またある時は、特定の貴族生徒に対する教官の、明らかに不自然な贔屓を見た。逆に、些細なことで厳しい罰則を受ける平民生徒もいる。まことしやかに囁かれる、「不可解な理由で退学処分になった生徒」の噂。夜中に、寮の近くで怪しい人影を見たというカイの話。
一つ一つは取るに足らないことかもしれない。だが、俺の、前世での経験に裏打ちされた疑り深い精神は、それらの断片を結びつけ、水面下で何かが動いているのではないか、という疑念を増幅させていた。この学院は、ただの教育機関ではない。王国の中枢に人材を送り出すこの場所は、それ自体が、政治的な駆け引きや、あるいはもっと暗い何かの舞台になっているのではないか?
俺は、カイにそれとなく探りを入れてみた。
「なあ、カイ。この学院って、何か変な噂とかないか?」
「変な噂? まあ、古い建物だからな、幽霊が出る、とか、そういう話はよく聞くけど…」
カイは少し考え込んだ後、声を潜めて言った。
「…でも、そういえば、特定の貴族の派閥が、学院内で勢力争いをしてるって話は聞いたことがあるな。教官の中にも、その息がかかった人がいるとかいないとか…あんまり深入りしない方がいいと思うぜ、リアン」
カイの言葉は、俺の疑念をいくらか裏付けるものだった。だが、全容は全く見えない。それはまるで、明るい舞台の袖に広がる、深い影のようだ。

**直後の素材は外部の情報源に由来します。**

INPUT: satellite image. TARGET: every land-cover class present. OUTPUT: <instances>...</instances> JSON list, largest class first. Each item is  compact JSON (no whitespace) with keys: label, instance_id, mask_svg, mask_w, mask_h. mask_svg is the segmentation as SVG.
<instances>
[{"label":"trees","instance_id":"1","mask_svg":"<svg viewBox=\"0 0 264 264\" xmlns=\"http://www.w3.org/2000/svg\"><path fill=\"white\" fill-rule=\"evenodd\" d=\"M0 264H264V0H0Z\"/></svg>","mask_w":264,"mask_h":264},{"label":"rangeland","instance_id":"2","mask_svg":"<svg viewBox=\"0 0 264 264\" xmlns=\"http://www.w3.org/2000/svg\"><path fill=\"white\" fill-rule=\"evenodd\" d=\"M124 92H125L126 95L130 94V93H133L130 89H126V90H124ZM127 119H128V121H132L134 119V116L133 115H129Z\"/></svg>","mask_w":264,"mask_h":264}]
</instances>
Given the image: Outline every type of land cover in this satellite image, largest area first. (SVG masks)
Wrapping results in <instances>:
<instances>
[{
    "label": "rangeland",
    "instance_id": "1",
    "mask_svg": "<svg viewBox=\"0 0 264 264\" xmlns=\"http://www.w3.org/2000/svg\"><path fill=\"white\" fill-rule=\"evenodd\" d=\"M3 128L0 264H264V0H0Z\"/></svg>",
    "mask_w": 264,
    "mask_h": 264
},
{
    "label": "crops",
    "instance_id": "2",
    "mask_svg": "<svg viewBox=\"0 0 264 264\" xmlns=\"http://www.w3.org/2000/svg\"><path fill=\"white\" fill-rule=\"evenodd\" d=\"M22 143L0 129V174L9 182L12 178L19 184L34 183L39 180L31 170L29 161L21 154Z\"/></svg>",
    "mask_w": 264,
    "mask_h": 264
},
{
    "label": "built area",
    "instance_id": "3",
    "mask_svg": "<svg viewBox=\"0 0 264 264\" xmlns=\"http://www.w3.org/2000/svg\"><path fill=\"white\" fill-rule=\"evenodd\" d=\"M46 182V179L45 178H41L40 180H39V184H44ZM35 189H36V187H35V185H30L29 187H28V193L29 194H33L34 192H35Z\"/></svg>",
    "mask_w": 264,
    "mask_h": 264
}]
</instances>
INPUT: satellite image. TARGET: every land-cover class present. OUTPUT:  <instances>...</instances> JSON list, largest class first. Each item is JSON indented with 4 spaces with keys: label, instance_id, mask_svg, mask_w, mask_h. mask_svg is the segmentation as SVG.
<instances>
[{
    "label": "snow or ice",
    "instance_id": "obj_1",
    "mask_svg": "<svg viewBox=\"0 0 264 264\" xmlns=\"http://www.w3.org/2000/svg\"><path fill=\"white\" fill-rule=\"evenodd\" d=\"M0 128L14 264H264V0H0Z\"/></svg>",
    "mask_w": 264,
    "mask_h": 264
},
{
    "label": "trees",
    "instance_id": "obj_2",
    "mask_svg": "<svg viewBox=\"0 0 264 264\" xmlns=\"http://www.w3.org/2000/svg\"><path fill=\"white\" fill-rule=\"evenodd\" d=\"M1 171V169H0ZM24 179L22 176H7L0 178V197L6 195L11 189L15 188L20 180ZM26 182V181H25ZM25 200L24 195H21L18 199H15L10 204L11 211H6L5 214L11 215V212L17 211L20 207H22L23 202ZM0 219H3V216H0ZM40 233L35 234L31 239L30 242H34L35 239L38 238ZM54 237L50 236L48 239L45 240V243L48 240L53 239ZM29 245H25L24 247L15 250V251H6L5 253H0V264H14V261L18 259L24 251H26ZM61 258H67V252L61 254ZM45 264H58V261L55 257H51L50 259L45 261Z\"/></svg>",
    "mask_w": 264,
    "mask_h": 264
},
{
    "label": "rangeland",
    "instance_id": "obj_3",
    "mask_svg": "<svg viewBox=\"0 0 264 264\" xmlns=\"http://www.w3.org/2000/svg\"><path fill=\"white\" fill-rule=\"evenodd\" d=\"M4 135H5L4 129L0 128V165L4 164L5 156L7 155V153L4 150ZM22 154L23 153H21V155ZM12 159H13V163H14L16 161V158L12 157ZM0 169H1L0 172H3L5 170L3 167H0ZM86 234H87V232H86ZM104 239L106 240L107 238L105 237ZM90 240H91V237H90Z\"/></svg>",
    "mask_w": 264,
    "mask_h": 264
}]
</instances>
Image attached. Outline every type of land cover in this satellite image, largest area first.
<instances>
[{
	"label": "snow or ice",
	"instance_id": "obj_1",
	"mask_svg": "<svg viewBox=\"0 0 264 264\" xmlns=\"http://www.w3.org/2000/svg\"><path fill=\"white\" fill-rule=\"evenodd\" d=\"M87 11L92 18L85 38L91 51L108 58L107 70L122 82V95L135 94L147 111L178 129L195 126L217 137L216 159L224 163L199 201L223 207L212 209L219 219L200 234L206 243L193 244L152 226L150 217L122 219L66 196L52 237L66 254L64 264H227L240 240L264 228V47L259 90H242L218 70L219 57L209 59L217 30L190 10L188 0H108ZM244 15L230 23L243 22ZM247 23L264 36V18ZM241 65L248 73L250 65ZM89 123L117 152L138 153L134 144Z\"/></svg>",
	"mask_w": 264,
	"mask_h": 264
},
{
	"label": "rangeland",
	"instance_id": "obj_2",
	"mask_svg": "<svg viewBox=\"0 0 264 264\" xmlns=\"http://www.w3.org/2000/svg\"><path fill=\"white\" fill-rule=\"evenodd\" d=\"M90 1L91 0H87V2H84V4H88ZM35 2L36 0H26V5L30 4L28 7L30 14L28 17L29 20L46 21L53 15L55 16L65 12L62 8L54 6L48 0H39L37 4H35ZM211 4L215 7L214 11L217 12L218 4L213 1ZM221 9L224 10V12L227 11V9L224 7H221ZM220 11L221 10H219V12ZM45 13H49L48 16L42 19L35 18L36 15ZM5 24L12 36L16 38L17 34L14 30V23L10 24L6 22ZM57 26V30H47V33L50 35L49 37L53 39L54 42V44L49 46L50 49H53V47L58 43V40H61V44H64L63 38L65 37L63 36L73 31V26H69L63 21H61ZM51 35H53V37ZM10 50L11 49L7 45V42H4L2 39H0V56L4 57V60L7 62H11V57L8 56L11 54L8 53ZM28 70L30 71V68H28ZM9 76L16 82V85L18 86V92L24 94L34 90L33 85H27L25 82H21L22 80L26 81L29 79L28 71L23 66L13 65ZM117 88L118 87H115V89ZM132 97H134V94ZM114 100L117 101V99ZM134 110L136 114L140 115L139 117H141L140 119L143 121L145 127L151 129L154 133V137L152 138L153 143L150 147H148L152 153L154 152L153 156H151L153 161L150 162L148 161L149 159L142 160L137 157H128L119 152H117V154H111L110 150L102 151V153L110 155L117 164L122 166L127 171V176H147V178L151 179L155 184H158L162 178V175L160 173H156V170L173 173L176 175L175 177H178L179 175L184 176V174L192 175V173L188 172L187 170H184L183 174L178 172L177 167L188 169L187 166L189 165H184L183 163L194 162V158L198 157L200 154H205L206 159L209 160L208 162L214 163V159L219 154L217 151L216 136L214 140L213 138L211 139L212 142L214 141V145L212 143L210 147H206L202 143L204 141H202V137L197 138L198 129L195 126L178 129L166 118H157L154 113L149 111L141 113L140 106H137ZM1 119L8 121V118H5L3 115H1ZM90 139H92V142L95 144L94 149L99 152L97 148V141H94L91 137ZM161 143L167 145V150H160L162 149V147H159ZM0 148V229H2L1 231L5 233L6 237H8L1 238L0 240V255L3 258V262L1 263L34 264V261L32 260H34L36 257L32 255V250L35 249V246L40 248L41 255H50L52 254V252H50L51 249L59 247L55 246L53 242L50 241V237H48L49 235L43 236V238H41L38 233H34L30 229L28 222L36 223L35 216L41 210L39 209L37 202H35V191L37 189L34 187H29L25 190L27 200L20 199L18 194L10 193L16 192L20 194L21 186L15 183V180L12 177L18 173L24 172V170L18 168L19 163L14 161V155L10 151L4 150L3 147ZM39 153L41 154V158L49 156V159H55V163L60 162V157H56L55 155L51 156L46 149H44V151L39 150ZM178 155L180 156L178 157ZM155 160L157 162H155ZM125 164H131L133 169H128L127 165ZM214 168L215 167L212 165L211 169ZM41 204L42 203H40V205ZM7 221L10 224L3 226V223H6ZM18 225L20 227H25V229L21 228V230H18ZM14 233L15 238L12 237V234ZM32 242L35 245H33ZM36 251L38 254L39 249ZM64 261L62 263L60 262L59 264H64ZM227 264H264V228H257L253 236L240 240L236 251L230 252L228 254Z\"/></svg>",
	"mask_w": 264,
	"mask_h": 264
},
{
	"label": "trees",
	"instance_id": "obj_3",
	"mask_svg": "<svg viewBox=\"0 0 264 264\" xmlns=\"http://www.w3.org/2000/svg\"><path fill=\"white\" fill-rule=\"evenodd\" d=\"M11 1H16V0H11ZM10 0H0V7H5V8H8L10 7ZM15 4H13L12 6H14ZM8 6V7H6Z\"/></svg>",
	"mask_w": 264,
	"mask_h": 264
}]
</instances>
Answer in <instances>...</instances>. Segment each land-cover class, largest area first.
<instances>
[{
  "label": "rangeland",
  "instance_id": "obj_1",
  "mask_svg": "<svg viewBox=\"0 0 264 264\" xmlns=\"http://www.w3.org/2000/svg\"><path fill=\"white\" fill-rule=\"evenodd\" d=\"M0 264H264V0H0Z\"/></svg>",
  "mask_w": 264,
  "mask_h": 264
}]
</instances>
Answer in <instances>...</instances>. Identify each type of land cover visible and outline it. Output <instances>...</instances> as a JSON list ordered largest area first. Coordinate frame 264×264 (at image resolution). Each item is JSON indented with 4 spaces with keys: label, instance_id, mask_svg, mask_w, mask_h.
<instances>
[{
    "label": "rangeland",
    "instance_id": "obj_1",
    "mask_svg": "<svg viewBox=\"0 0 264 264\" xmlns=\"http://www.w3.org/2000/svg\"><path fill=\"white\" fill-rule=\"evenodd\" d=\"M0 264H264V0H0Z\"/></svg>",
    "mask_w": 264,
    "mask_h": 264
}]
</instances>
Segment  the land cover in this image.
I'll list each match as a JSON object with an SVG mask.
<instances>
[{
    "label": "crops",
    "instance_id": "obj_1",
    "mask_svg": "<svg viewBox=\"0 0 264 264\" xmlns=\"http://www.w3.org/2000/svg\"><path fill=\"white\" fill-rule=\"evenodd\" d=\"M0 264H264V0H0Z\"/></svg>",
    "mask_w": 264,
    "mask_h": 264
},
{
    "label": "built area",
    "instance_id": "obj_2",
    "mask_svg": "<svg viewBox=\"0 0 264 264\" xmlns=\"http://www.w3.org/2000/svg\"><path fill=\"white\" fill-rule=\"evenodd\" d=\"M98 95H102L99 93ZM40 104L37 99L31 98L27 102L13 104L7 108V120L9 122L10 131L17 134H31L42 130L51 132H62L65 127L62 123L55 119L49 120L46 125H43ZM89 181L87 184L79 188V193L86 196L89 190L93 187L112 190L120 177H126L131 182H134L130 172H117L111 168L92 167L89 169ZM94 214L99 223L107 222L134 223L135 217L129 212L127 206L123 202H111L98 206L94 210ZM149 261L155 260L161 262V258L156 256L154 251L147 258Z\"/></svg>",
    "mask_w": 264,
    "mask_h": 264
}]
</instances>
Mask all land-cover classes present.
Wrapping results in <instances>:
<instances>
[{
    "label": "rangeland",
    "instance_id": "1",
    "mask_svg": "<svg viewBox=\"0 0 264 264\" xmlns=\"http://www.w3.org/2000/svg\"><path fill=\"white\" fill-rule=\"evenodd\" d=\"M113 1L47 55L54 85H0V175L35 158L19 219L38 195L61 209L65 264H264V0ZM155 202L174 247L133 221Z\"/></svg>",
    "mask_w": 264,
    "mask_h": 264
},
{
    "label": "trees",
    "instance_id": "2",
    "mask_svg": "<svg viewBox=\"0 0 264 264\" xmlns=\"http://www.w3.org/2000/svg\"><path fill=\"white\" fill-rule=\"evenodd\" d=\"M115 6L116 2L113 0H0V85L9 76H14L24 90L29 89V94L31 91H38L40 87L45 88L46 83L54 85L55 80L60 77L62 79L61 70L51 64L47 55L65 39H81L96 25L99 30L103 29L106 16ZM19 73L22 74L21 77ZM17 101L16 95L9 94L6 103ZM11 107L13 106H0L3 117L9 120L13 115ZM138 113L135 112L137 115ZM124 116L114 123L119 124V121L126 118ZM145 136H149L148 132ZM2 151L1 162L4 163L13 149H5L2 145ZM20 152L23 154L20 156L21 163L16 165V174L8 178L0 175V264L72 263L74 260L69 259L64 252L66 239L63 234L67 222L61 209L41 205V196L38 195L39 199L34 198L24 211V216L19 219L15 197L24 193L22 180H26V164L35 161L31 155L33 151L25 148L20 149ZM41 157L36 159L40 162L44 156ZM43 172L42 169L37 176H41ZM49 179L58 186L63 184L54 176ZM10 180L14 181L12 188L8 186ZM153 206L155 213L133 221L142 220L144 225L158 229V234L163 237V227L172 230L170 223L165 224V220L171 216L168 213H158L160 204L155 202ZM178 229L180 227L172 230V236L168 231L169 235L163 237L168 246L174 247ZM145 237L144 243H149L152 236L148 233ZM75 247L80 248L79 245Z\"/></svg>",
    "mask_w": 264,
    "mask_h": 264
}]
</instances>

友と語らい、笑い合う時間。好敵手と競い合い、互いを高め合う時間。それは確かに、この学院生活の光の部分だ。しかし、その光が強ければ強いほど、影もまた濃くなる。
俺は、この学院で知識と力を得るだけでなく、この「狭間の影」にも注意を払わなければならないことを悟った。それは、俺が求める力の、あるいは俺自身の存在意義の、新たな試練となるのかもしれない。
夜風が、寮の窓をカタカタと鳴らした。俺は、インクと汗の匂いだけでなく、もっと別の、得体のしれない気配がこの学院に漂っているのを感じながら、静かに思考を巡らせるのだった。